* **STATED GOAL**: Write out, without alteration, the portion of the entries below that opens with the line containing "family: Apidae" and closes with the line containing "genus: Promerops", including both of those lines.
---- DATA FOR THIS TASK
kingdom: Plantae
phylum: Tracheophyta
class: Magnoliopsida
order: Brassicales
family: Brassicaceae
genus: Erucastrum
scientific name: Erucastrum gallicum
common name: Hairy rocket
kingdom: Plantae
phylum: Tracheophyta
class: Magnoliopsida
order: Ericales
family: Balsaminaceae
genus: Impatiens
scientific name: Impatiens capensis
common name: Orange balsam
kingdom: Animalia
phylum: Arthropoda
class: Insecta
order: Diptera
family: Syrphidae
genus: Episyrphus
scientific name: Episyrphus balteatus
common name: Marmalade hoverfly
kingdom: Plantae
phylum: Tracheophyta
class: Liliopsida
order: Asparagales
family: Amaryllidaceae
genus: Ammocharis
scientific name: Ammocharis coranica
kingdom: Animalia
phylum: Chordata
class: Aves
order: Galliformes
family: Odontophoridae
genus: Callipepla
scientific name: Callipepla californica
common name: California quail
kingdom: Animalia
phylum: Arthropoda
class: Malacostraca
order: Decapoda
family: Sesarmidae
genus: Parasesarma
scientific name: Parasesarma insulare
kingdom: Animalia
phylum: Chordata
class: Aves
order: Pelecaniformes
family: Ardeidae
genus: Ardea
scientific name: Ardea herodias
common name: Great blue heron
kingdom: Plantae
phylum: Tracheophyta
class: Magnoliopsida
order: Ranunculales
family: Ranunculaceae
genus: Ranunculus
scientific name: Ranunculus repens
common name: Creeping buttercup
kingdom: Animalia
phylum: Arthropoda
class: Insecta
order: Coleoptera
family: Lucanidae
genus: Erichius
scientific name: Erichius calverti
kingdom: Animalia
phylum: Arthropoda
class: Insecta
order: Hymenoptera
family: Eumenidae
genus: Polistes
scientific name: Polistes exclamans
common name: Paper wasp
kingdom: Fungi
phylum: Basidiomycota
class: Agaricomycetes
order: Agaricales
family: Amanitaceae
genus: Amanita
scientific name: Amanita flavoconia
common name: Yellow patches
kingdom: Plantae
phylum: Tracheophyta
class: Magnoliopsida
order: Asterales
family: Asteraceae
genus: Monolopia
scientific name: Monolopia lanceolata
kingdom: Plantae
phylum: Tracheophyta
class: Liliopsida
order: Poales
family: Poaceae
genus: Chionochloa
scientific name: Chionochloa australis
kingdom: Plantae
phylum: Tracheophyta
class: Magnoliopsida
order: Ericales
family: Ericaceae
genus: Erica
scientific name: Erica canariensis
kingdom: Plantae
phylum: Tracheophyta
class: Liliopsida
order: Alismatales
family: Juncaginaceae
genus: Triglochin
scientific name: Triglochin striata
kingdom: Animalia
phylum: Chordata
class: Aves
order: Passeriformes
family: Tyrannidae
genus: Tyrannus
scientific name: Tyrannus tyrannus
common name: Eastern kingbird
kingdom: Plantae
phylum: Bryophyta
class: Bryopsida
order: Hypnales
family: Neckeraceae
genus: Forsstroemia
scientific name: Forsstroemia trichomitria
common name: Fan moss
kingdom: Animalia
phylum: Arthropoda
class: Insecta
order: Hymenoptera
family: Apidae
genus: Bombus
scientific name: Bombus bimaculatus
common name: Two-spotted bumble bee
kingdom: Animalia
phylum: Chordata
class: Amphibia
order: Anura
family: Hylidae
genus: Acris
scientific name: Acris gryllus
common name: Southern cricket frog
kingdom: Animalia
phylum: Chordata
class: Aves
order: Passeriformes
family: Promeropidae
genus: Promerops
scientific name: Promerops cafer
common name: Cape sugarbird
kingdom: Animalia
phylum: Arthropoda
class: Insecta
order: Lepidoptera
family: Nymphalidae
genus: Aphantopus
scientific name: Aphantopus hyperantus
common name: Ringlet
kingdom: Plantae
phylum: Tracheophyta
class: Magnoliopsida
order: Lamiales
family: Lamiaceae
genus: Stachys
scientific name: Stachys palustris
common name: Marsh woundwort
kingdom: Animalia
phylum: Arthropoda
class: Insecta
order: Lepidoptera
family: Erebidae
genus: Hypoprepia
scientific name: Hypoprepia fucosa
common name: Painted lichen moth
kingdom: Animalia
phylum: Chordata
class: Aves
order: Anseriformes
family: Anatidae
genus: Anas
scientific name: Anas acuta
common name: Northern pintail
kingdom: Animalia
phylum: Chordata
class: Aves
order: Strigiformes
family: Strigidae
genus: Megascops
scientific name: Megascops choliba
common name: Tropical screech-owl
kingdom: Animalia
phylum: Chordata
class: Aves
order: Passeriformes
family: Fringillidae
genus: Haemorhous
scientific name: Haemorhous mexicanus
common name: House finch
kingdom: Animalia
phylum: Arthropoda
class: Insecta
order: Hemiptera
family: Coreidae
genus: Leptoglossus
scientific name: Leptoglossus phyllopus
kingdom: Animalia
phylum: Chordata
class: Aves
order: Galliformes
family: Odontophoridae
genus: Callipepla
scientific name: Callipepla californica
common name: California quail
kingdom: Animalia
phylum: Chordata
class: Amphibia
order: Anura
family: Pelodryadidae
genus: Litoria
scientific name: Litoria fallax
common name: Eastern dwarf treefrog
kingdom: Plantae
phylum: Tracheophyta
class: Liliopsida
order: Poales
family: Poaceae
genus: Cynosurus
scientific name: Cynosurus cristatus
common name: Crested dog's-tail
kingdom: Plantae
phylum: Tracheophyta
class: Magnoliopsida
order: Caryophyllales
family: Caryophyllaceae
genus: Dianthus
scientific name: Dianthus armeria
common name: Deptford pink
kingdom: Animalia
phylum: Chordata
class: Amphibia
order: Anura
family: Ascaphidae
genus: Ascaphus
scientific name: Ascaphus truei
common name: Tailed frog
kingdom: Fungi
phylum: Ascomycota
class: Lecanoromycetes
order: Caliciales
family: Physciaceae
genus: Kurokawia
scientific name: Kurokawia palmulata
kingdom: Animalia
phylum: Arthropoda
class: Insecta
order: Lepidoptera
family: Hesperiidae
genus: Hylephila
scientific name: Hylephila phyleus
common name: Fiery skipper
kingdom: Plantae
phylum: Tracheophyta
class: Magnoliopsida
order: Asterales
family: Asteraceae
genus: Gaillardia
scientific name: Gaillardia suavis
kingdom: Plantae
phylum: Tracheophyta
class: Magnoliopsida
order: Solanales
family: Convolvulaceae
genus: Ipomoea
--------
* **ANSWER**:
family: Apidae
genus: Bombus
scientific name: Bombus bimaculatus
common name: Two-spotted bumble bee
kingdom: Animalia
phylum: Chordata
class: Amphibia
order: Anura
family: Hylidae
genus: Acris
scientific name: Acris gryllus
common name: Southern cricket frog
kingdom: Animalia
phylum: Chordata
class: Aves
order: Passeriformes
family: Promeropidae
genus: Promerops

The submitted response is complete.